The Right Coast

April 11, 2005
 
A pretty good novelist but not a nice man
By Tom Smith

I think the novels of Saul Below are pretty good, if overrated. I doubt his reputation will last that much longer. I stopped reading him in the mid-70's or so. But I have a grudge against the man, and I'm not the only one. I didn't shed any tears when he died. Apparently he had a well deserved reputation for putting the personal tragedies and other events of people he knew into his books. I know lots of novelists do that, or so I gather from its being a standard gag in comedies about sophisticated New York literary types. When it really happens, however, it's not funny.

My wife's brother was murdered in a notorious home-invasion robbery in the 1970's that plays a prominent part in the plot of Bellow's novel The Dean's December. Mark Gromer, for whom my wife's and my youngest son is named, was an English Ph.D. student at the University of Chicago when he was killed by being thrown out of a window while he attempted to defend his wife against the killers. They had only been married a year or two. She did survive, but obviously her life was never the same. Nor was that of anyone in Mark's family. They did catch the man-and-woman robbery team. The woman rolled, and the man got something like 25 to life for felony murder. Every year, Jeanne's mom would write the parole board, asking that the killer be kept in jail. Jeanne's mom died a few years back. I don't know if Mark's murderer is still in jail or not. I think he belongs in the ground.

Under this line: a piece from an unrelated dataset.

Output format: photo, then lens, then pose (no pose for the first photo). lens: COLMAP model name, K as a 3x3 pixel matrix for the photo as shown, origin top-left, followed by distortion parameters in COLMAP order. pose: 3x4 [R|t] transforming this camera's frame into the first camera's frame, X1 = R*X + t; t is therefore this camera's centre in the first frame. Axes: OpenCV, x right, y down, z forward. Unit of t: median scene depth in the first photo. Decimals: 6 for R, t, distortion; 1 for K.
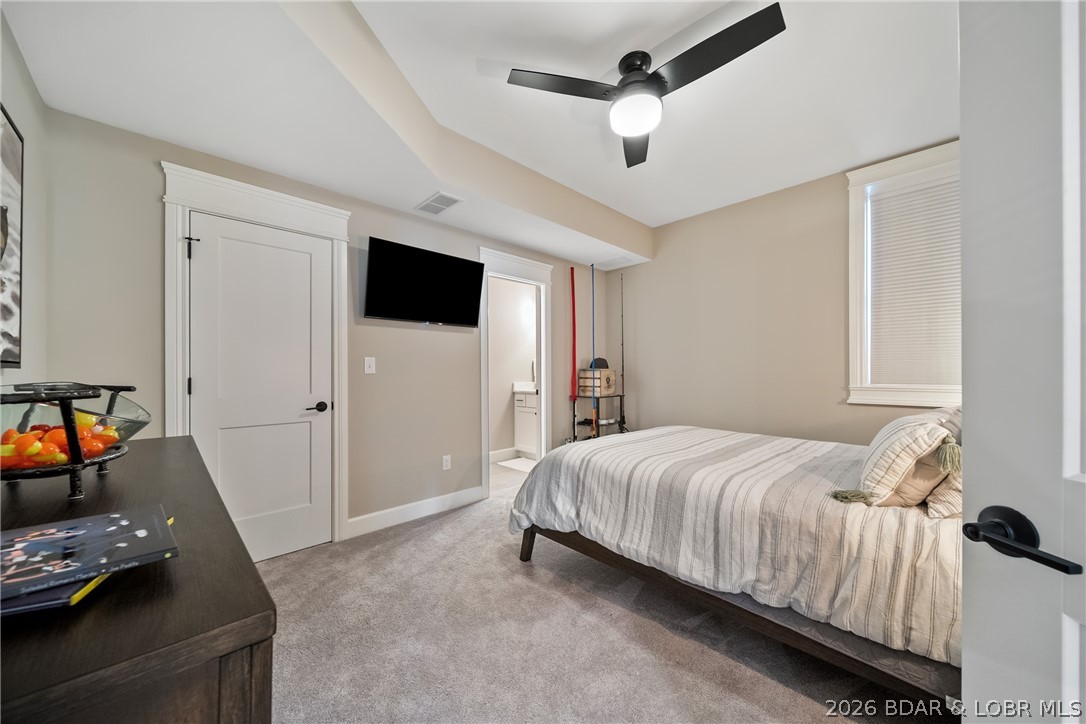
lens RADIAL K [[388.2, 0, 540.4], [0, 388.2, 362.4], [0, 0, 1]] dist [-0.000566, -0.000176]
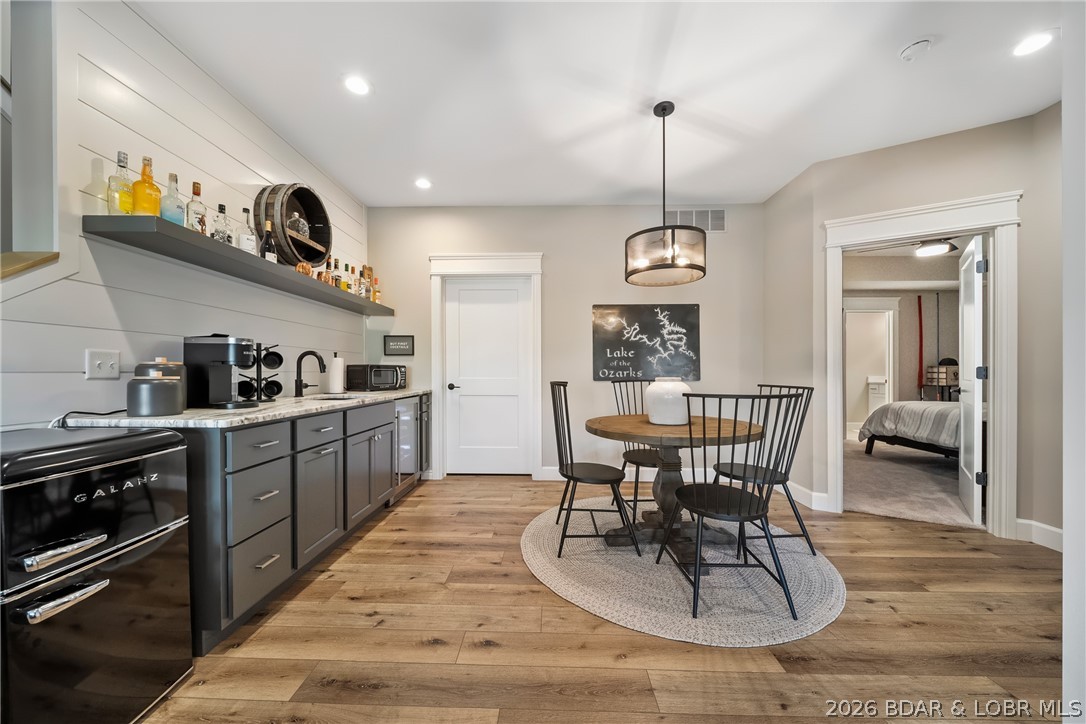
lens RADIAL K [[394.6, 0, 525.6], [0, 394.6, 367.6], [0, 0, 1]] dist [-0.017263, 0.002211]
pose [[0.688090, 0.001264, -0.725624, 0.126400], [0.008925, 0.999908, 0.010205, -0.005199], [0.725570, -0.013498, 0.688016, -1.069889]]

I did not know my wife or Mark when he died, but I was at their house when the New York Times arrived that had the review of Bellow's book. Bellow did not just borrow the story from the Chicago headlines; he was a friend of Mark and his wife. So the betrayal was personal. Not illegal, of course. Become the victim of a notorious murder, and your privacy dies along with your family member, just to salt the wound. It was heartbreaking to watch Jeanne's mom read the review, which included a passage describing the body of the murdered student, obviously Mark, on the sidewalk. There was her son, her life, spread out for the delectation of readers of the New York Times. How interesting. The look on her face was like somebody had plunged a knife into her heart. I will never forget it. I know this sort of thing happens all the time, but in my book Bellow is just the intellectuals' version of the journalist who thrusts a microphone in the face of a berieved mother, and asks "how does it feel?" It happens, but it is still wrong. It still makes Bellow an opportunist, exploiting grief he could only imagine, and then only imagined because it would help him build up his reputation as a great novelist. A great humanist. A man with such a big heart. One of nature's noblemen. That's why they call it fiction.